Apesar da falha mecânica, seu jerico é mais veloz. Vai disputando cabeça a cabeça a última volta, manobra malicioso para cima do rival e, para delírio da arquibancada, o joga para fora da pista.

A bandeira quadriculada é a deixa para uma multidão invadir o circuito, incluindo muitas meninas de biquíni – lembrando a famosa invasão de Interlagos após a vitória de Ayrton Senna em 1991.

Melquisedeque aceita a comparação: “Vim guiando com uma mão só, igual o Senna naquela corrida que ele quebrou o câmbio!”, exalta-se o bravo piloto, cercado de marias-gasolinas vestidas de verde, curtindo seu momento de glória recheado de pedidos de autógrafos e fotografias. “Vou matar dois bois e uma leitoa para comemorar”, declara, com lama até nos dentes.

No entanto, não se sabe se é a vitória, a cerveja suja, a chuva que aperta ou a melancolia que lança uma sombra nos olhos azuis de Melquisedeque.

É que o mágico fim-de-semana jeriqueiro terminou. Em uma hora, o circo do automobilismo amazônico começa a se desmontar.

Compridas filas de carros, motos e pick-ups se formam à saída do jericódromo (e só agora o repórter se dá conta de que não avistou um só cavalo nessa roça, quanto mais um jerico de verdade), onde se consegue ver, ao longe, a massa compacta da floresta.

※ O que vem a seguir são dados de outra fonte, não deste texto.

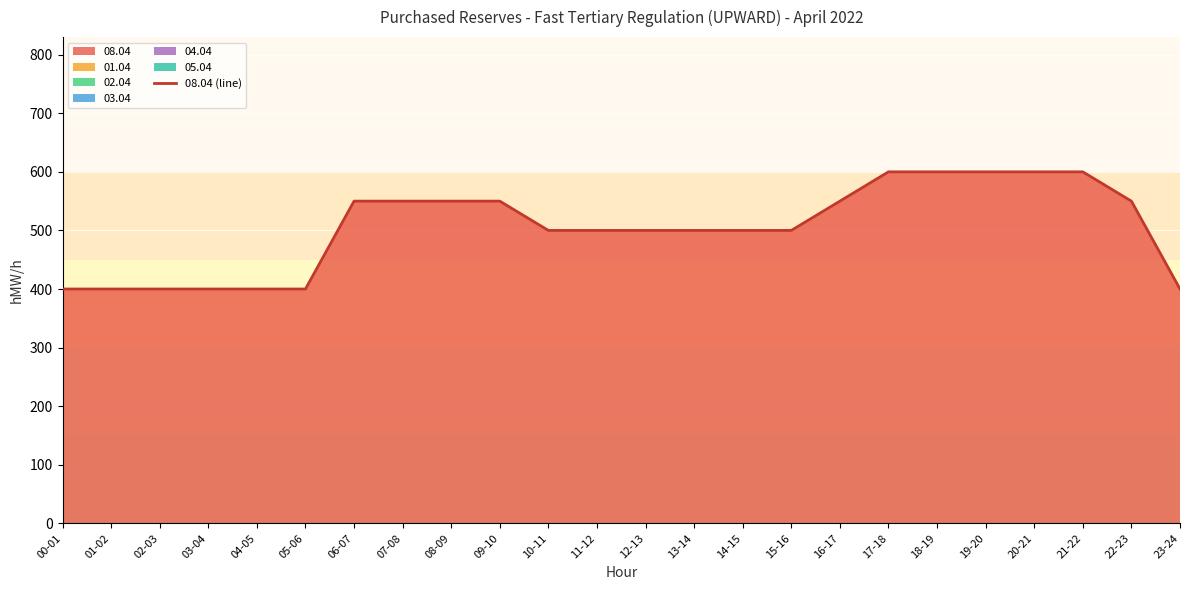

Between 21-22 and 11-12, which is larger?

21-22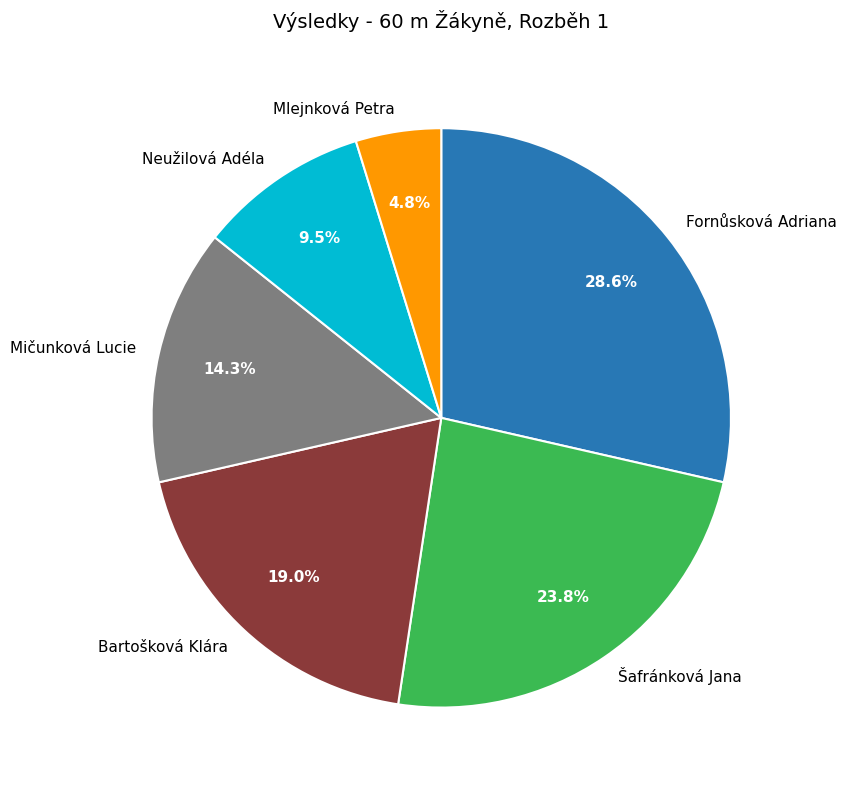

What is the ratio of the value at Bartošková Klára to the value at Mičunková Lucie?

1.3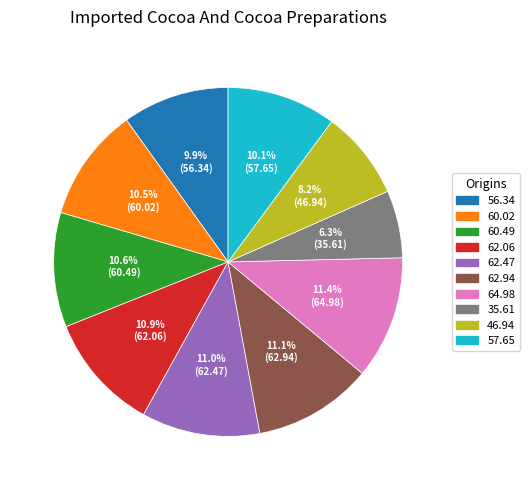

Count the number of slices in the pie.

10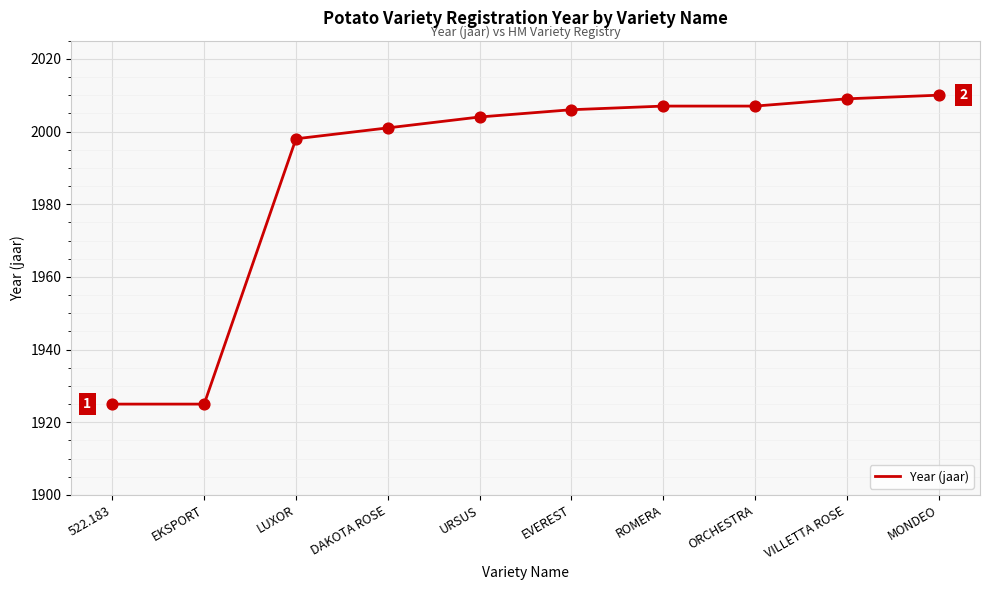

What is the ratio of the value at ROMERA to the value at DAKOTA ROSE?

1.0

Uma família enlameada, pai, mãe e três meninos com bandeirinhas nas mãos, caminha devagar sob a garoa.

Trabalham numa madeireira em Ariquemes, a cidade vizinha, e caminham até a BR, a cinco quilômetros, para tentar uma carona.

Adoraram a festa. “Se a motosserra cantar bonito”, diz o pai, ano que vem voltam a Alto Paraíso.

Da próxima vez – ele promete – virão de carro.